_What you will do_:
(a) Can you write out the type-checking passage word for word, starting at "let spl_ann = List.map" and ending at "types were instantiated."?
(b) Answer these about the type-checking passage:
(i) Which case does it look at for uniformity?
(ii) What does the code make a generalized copy of?
(iii) Which type should one not unify with directly, since it is shared?

----- Extract provided

In you example, type_pat basically does the same thing as I propose for type_exp, in a subtly different way.
For uniformity, let's look at the tuple case:

      let spl_ann = List.map (fun p -> (p,newgenvar ())) spl in
      let ty = newgenty (Ttuple(List.map snd spl_ann)) in
      begin_def ();
      let expected_ty = instance expected_ty in
      end_def ();
      generalize_structure expected_ty;
      unify_pat_types ~refine loc env ty expected_ty;

It creates a generalized copy of the expected type, and unifies it with a fully general pattern type.
Since the expected type was copied, one will actually get the same structure and levels in expected_ty and subtypes as in the approach where both types were instantiated.
The difference is mostly a question of style, and being careful that while it is ok to unify directly with Predef.type_array ty_elt (which creates a new generic array node), one shouldn't unify directly with Predef.type_bool (which is shared).

----------
----- Given information

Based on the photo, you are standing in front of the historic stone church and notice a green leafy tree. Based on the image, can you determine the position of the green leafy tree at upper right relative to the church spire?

----------

_Results for the exercise_:
(a)
let spl_ann = List.map (fun p -> (p,newgenvar ())) spl in
      let ty = newgenty (Ttuple(List.map snd spl_ann)) in
      begin_def ();
      let expected_ty = instance expected_ty in
      end_def ();
      generalize_structure expected_ty;
      unify_pat_types ~refine loc env ty expected_ty;

It creates a generalized copy of the expected type, and unifies it with a fully general pattern type.
Since the expected type was copied, one will actually get the same structure and levels in expected_ty and subtypes as in the approach where both types were instantiated.

(b)
(i) The tuple case.
(ii) The expected type.
(iii) Predef.type_bool.